Health care providers are allowing patients access to their medical records so that they can check errors and omissions. 95% errors can occur on medication lists according to a study. These can be prescription drugs which are discontinued, some pain relievers or over the counter medication like vitamins which the patient did not inform the doctor about and which can interfere with prescription drugs.
Today more than 50% doctors use electronic medical records, several large medical providers like Cleveland Clinic, Mayo Clinic and Kaiser Permanente are giving patients online access to the doctors' notes.
"If we don't have accurate data we can't take care of patients appropriately," says Jonathan Darer, chief innovation officer at Geisinger.

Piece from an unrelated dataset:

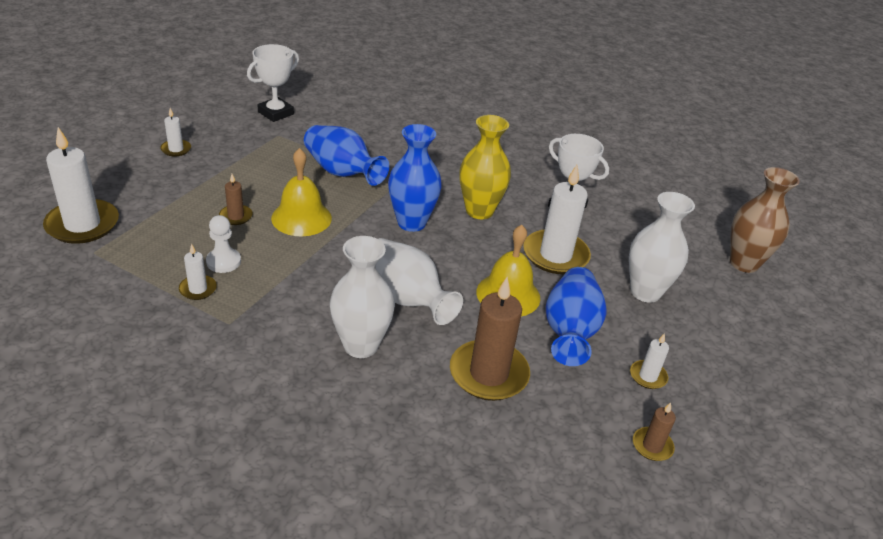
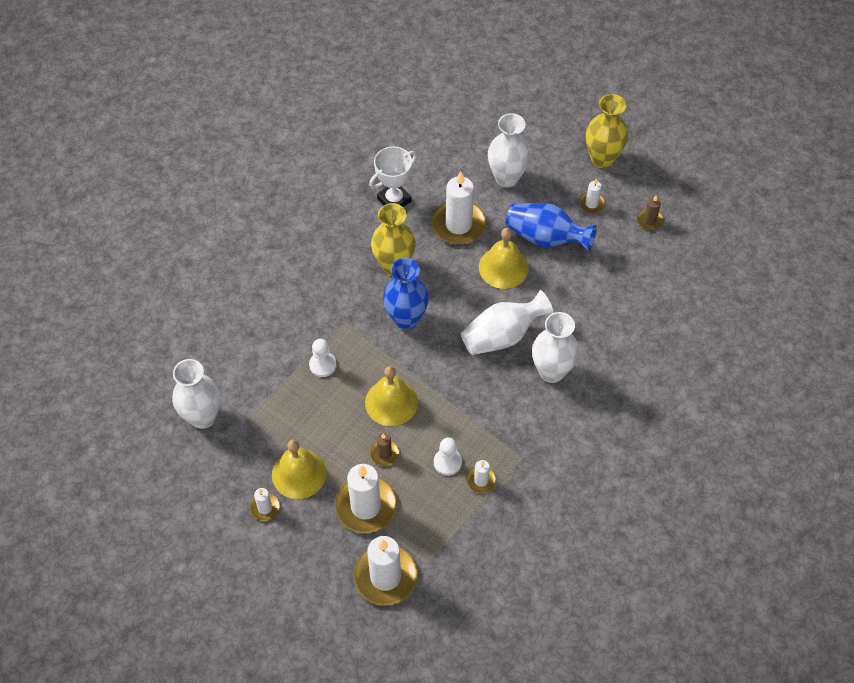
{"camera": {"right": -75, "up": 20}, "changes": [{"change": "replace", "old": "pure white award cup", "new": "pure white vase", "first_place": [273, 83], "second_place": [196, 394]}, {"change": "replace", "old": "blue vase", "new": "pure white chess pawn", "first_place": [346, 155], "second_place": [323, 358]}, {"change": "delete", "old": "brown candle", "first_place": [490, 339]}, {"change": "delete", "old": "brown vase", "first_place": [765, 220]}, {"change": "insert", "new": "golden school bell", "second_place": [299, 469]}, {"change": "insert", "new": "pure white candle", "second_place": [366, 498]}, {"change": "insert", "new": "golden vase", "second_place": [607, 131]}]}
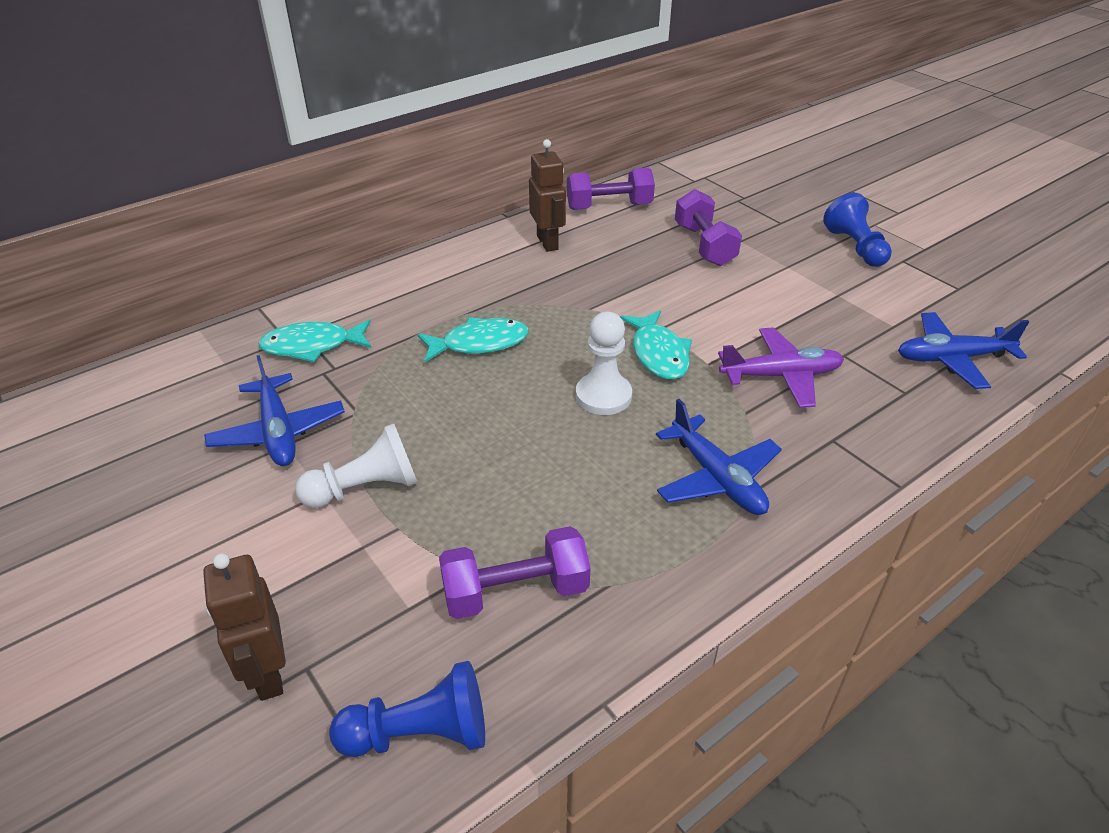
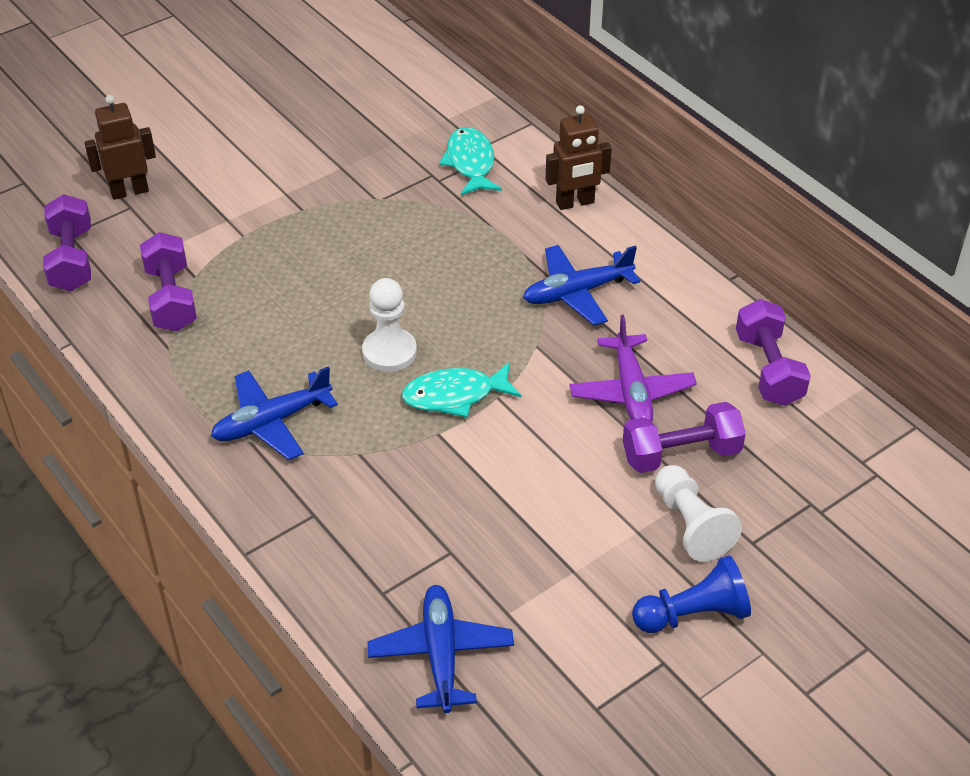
{"camera": {"right": 90, "up": 5}, "changes": [{"change": "move", "old": "blue aeroplane", "first_place": [274, 410], "second_place": [581, 285]}, {"change": "move", "old": "pure white chess pawn", "first_place": [356, 466], "second_place": [698, 513]}, {"change": "replace", "old": "blue chess pawn", "new": "purple free weight", "first_place": [407, 709], "second_place": [67, 242]}, {"change": "delete", "old": "turquoise fish figure", "first_place": [473, 339]}, {"change": "move", "old": "brown robot", "first_place": [547, 195], "second_place": [578, 157]}, {"change": "move", "old": "purple aeroplane", "first_place": [781, 367], "second_place": [633, 368]}]}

The aim is to move patients and doctors into a relationship of "shared accountability" and more effective medical care, he says.

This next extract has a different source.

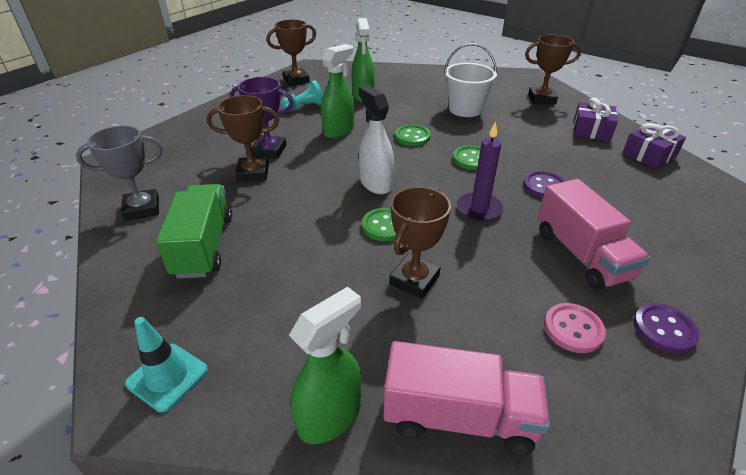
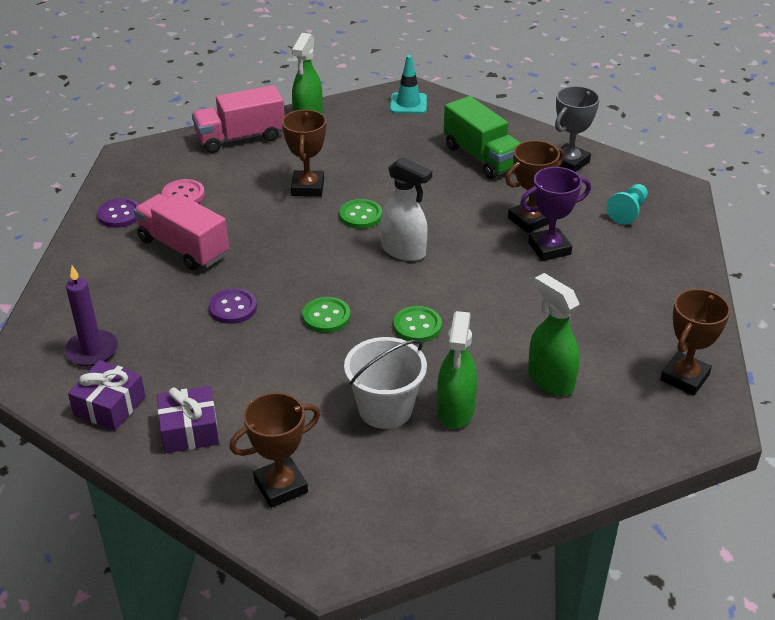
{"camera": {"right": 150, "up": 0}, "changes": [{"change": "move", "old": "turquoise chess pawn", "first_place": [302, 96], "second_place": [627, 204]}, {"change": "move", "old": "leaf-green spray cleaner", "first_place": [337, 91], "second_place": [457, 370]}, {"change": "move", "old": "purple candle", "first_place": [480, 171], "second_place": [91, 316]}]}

It is very rare that a patient has been harmed due to faulty medical records, though it is important for doctors to know whether patients are taking prescribed drugs and also in the case of an emergency know what drugs are in the patients' system.
Sometimes a patient's failure to provide complete information can result in adverse effects or an allergic reaction, for which the provider will be held responsible. The risk is higher with older patients as they take several medications for chronic ailments. At times a drug is doubled due to a difference in the brand name and generic name - not the drug itself.

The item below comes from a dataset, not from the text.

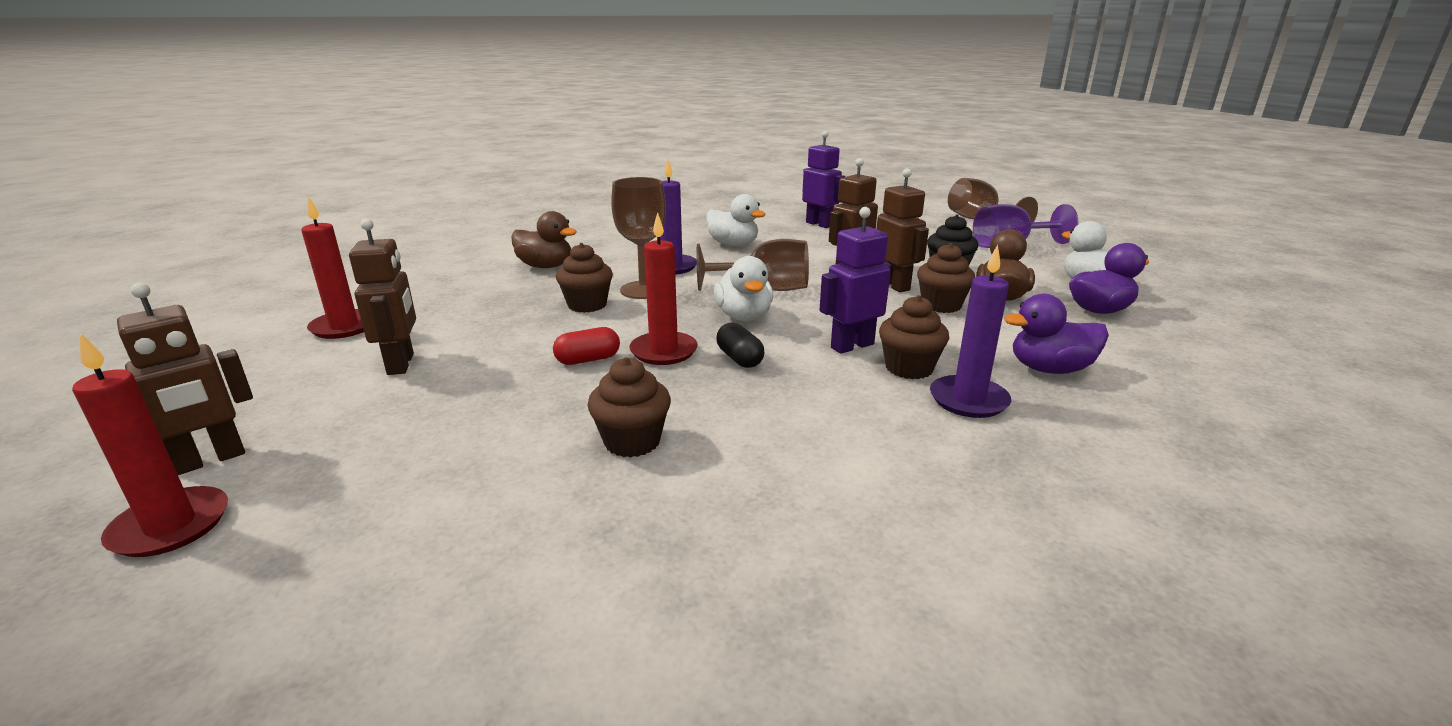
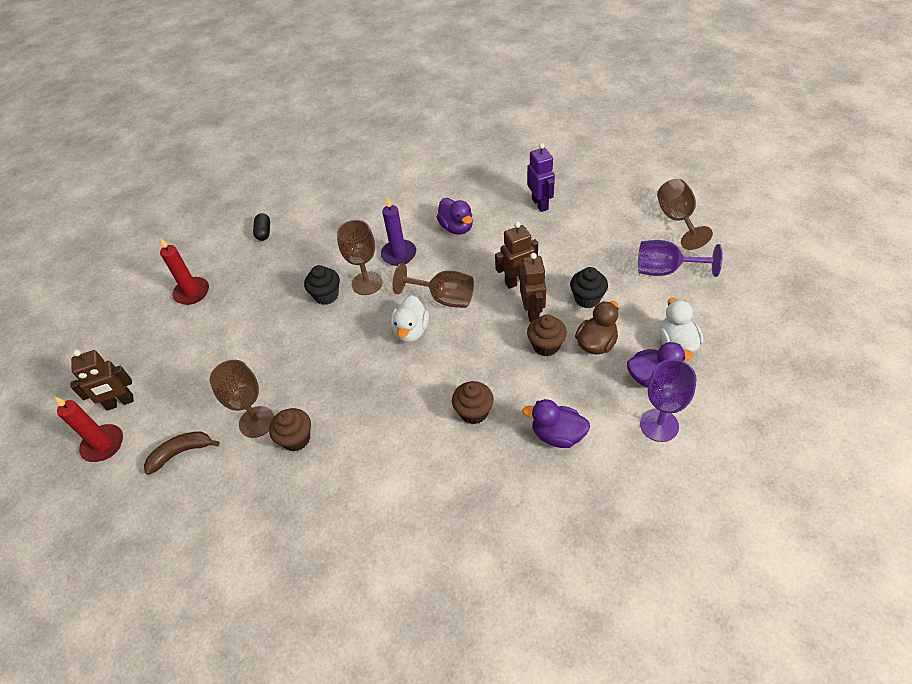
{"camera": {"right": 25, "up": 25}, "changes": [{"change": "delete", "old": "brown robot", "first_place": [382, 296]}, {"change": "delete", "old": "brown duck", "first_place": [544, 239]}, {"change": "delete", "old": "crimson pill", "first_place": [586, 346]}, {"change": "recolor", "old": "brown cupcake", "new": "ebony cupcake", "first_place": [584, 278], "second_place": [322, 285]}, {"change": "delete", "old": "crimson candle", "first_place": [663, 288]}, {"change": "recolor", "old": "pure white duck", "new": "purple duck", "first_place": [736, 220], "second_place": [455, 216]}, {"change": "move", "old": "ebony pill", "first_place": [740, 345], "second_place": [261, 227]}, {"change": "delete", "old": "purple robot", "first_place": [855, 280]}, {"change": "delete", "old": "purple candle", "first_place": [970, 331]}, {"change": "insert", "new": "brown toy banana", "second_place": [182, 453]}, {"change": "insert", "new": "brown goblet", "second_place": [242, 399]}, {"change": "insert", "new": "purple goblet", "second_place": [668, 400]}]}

Geisinger pharmacists encouraged patients to check their medical records online and correct information on the drugs they were no longer taking and to update doctors and case managers about changes.
In nearly 90% of cases, patients requested changes to their medication records, including changes to doses and frequency of existing medications and requests to have new medications entered.
A patient, who after surgery was taking B-12 vitamins received a call from a Geisinger pharmacist to discontinue the vitamin as he was already receiving B-12 injections.
In the short term, Geisinger's Dr. Darer says, "there may be some awkward questions from patients about data discrepancies or inaccuracies." But in the long run, he believes malpractice liability will be reduced.
"The data will be better, and patients will have been part of the process," Dr. Darer says.
Geisinger is now adopting the medication feedback by a patient and it is also adopting Open Notes which allows 168,000 to view their doctor's notes online.
Patients can add their own notes, and starting this summer family caregivers will be able to add notes, including asking for corrections about patients who may not be able to comment on their own.
Dr. Martin says, he expected younger patients to be the most active in checking the doctor's notes and records.
"But it really turned out older folks use it the most and get the most benefit, because they are the sickest and taking the most medications," Dr. Martin says.